* **EXERCISE AIM**
The stretch wanted below opens at the line containing "conditions in western" and closes at the line containing "2. Materials and Methods". Please return it exactly, with no other lines.

Segment Start: RECORDS FOR THE EXERCISE

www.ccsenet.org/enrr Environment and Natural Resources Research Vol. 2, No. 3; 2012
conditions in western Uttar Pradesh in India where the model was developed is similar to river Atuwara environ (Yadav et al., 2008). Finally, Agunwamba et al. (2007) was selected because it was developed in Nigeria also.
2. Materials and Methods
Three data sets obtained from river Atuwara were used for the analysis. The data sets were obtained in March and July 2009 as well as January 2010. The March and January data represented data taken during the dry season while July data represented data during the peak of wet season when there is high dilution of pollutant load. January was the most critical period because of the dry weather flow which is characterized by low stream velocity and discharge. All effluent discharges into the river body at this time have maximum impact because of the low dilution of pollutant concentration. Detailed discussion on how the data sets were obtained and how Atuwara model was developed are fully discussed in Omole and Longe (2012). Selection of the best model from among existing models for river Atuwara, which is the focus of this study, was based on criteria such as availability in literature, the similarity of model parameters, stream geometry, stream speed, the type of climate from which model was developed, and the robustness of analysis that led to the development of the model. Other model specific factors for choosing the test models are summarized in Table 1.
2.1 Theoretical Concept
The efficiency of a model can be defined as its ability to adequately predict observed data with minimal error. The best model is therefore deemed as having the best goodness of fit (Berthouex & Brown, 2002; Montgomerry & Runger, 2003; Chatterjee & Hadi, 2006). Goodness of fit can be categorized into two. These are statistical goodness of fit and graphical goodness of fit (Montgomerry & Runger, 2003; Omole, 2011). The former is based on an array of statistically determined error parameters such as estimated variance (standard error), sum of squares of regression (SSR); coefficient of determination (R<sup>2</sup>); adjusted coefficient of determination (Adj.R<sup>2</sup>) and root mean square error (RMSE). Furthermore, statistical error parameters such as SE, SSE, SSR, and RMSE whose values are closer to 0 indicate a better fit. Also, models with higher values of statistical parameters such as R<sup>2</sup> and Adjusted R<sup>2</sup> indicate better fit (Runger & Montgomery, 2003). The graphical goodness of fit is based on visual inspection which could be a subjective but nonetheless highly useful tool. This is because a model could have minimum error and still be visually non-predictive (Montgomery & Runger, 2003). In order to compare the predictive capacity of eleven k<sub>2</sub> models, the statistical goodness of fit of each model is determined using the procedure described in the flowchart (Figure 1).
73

Segment End: RECORDS FOR THE EXERCISE

* **EXERCISE RESULT**
conditions in western Uttar Pradesh in India where the model was developed is similar to river Atuwara environ (Yadav et al., 2008). Finally, Agunwamba et al. (2007) was selected because it was developed in Nigeria also.
2. Materials and Methods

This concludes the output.